> **What you will do**:
Copy out all lines bearing the word "center" from the listing below.

> **Records to use**:

# # #

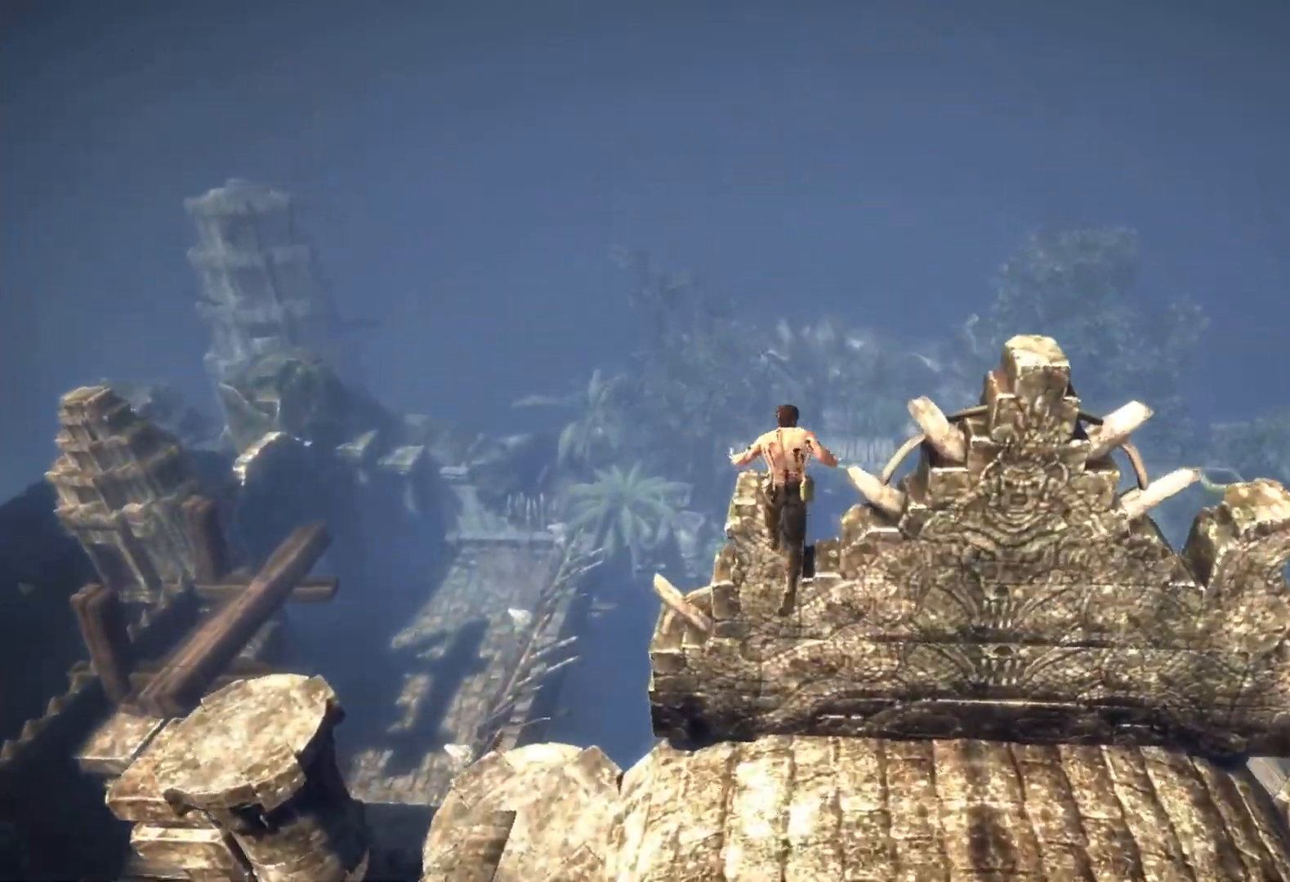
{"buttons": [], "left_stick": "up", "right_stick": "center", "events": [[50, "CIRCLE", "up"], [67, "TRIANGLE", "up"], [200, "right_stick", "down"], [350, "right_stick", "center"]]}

# # #

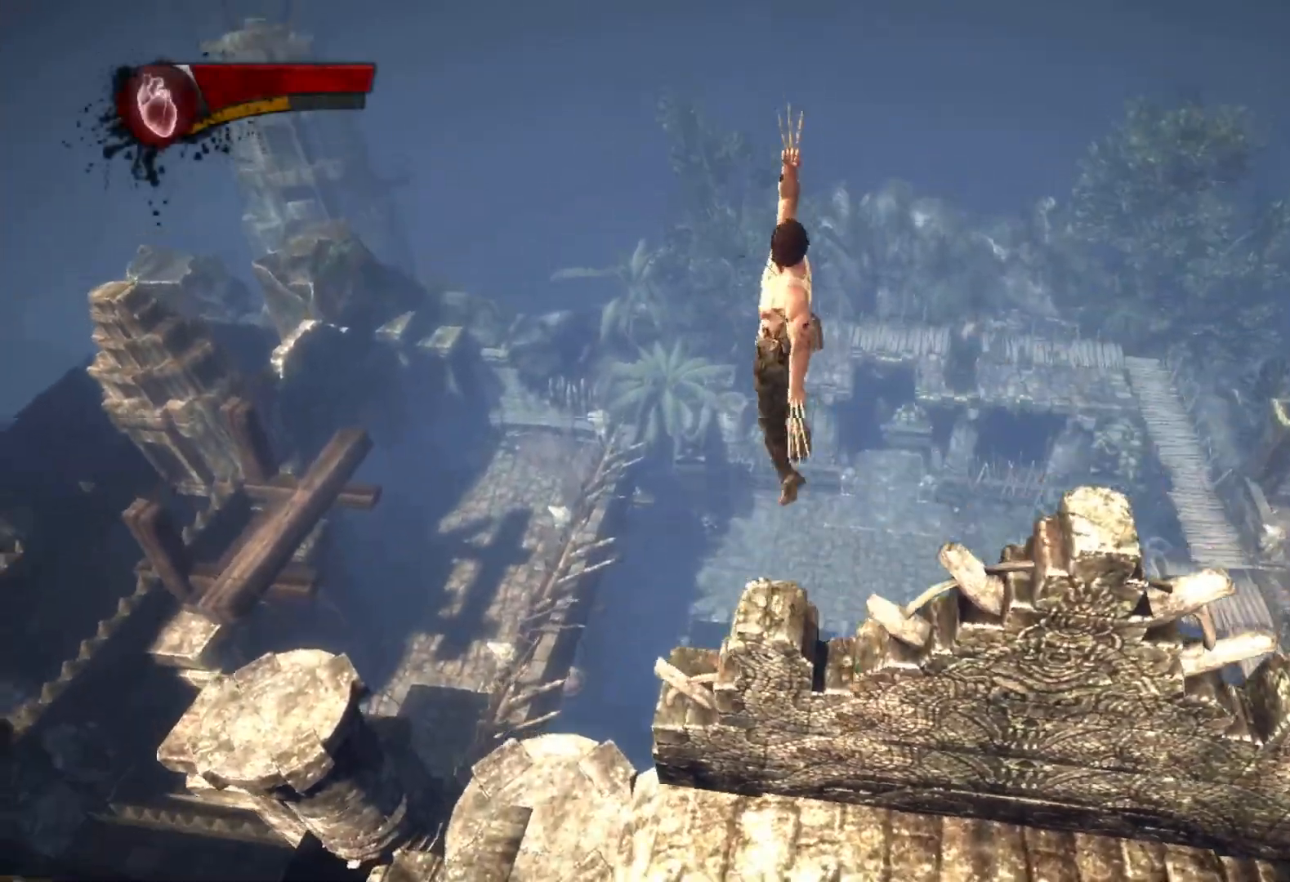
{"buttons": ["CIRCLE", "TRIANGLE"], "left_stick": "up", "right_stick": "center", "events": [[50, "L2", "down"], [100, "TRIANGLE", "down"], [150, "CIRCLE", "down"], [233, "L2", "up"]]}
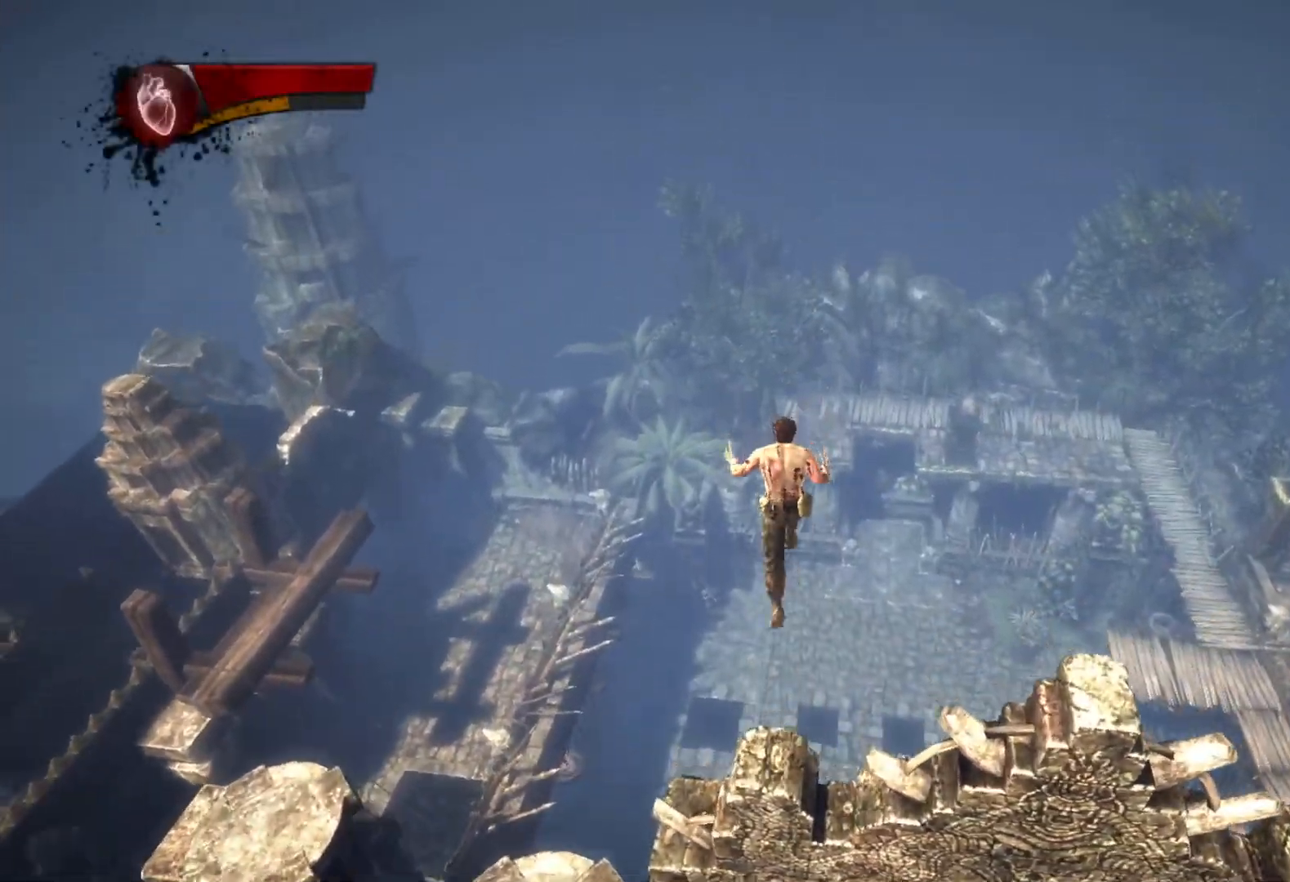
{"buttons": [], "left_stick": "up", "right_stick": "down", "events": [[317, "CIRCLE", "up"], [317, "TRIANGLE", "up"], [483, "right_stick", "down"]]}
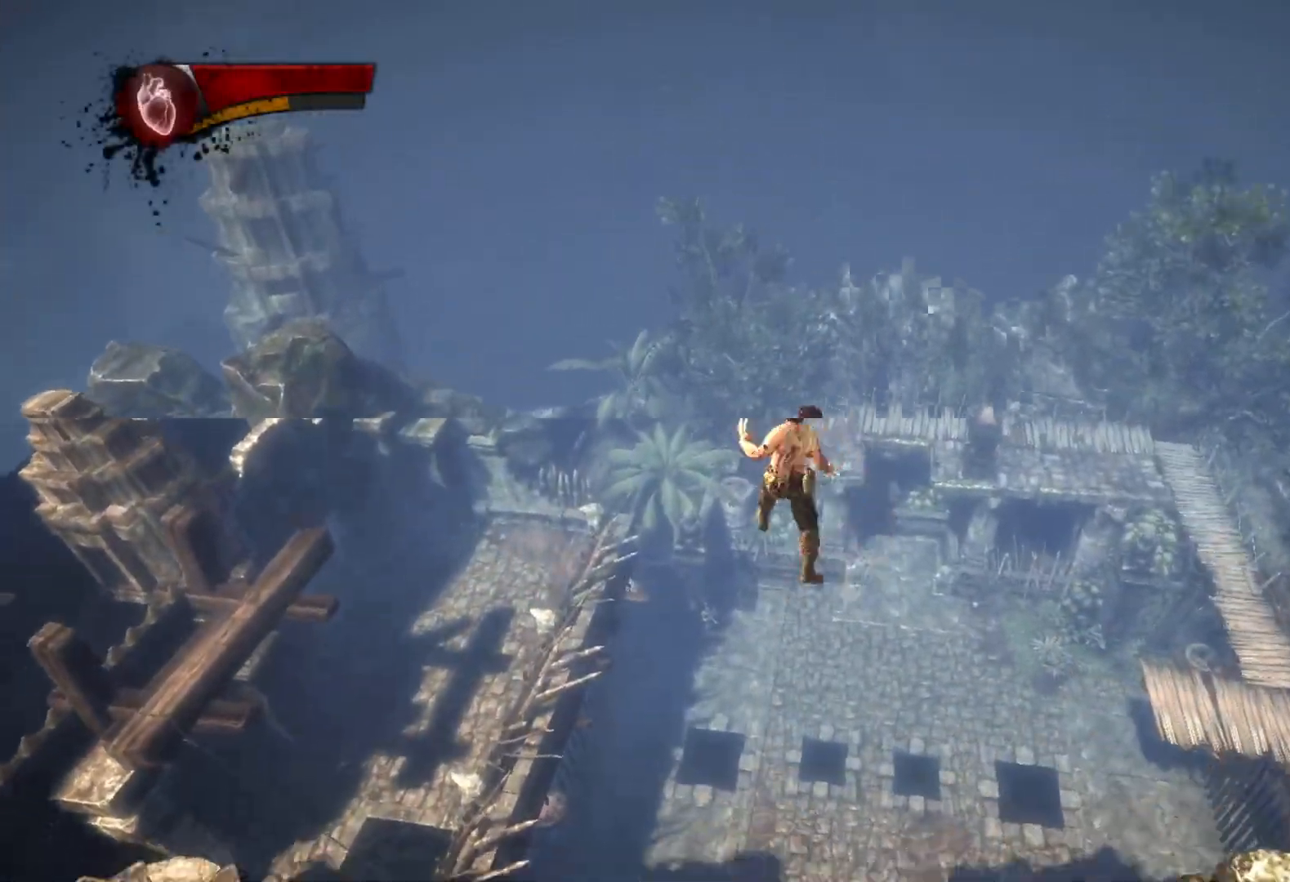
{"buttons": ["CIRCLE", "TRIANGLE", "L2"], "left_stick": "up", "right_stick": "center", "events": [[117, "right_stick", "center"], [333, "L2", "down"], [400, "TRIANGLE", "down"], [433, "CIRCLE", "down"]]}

# # #

> **Reply to the exercise**:
{"buttons": [], "left_stick": "up", "right_stick": "center", "events": [[50, "CIRCLE", "up"], [67, "TRIANGLE", "up"], [200, "right_stick", "down"], [350, "right_stick", "center"]]}
{"buttons": ["CIRCLE", "TRIANGLE"], "left_stick": "up", "right_stick": "center", "events": [[50, "L2", "down"], [100, "TRIANGLE", "down"], [150, "CIRCLE", "down"], [233, "L2", "up"]]}
{"buttons": ["CIRCLE", "TRIANGLE", "L2"], "left_stick": "up", "right_stick": "center", "events": [[117, "right_stick", "center"], [333, "L2", "down"], [400, "TRIANGLE", "down"], [433, "CIRCLE", "down"]]}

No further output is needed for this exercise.